Sometimes it is just a little, sometimes a lot, but with that feeling also comes the recognition that it is part of the human experience. We are sure that everyone can relate to that sinking feeling in your stomach as you open that 40 page reading or start on that dense problem set at 11 p.m. Students and faculty seem to have reached the point of the semester when things are finally routine, but bordering on redundant. It is very easy to lose sight of the bigger purpose or what drives you to get up and do it again and again every day. Maybe you did not ace that exam or essay like you thought you would. Maybe your performance during your game was not what you were hoping for, or your plan to get ahead on homework somehow slipped through the cracks. These moments are especially disappointing — we feel so close to what we want and hope for we can almost taste it and then, all of a sudden, it disappears. We are left alone to question our abilities, our standards and our character.

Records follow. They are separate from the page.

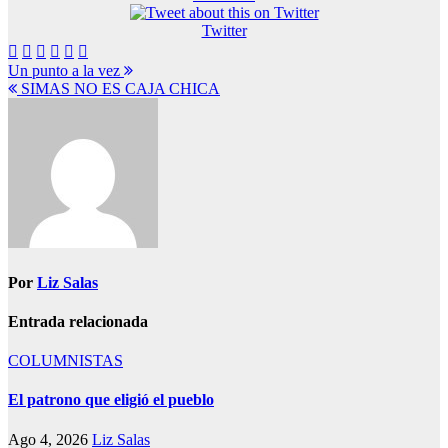
Twitter
Navegación
Un punto a la vez
SIMAS NO ES CAJA CHICA
de
entradas
Por
Liz Salas
Entrada relacionada
COLUMNISTAS
El patrono que eligió el pueblo
Ago 4, 2026
Liz Salas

As tempting as the feeling is to throw in the towel, we must use these frustrations and failures to return to the classroom, to work, to the field, to the stage and try again. This is what matters. This is what we should be proudest of — that other uniquely human quality we all have, resilience. We have to keep getting back up after being knocked down – we owe it to ourselves and most importantly, each other.

You all are what keep us coming back every week, to try again even after what we feel like are our lowest points. Sometimes, we plan interviews that we hope will be the turning point for a story. We get excited for the opportunity to sit down and listen to people’s stories as they unfold in front of all our eyes; to ask questions that have been in our minds since the story first fell into our laps. Sometimes, our plans change, and sometimes, our questions cannot be answered by the people we most want to hear from.

Even though it may be the result of decisions beyond our control, we still feel like we failed our readers. Beyond that, we feel like we are doing a disservice to all the faculty, staff and students who have a stake in these wide array of issues at Trinity. We might lose some momentum. We were and are and will be disappointed when these situations are presented to us — but that does not mean our work stops.

This is the perseverance we must all – and do – bring to the table. We feel your frustrations, your low moments, your confusion and your defeats. But we also feel your triumphs, successes, smiles and satisfactions. We are here to walk with you through it all, and we hope you feel them too.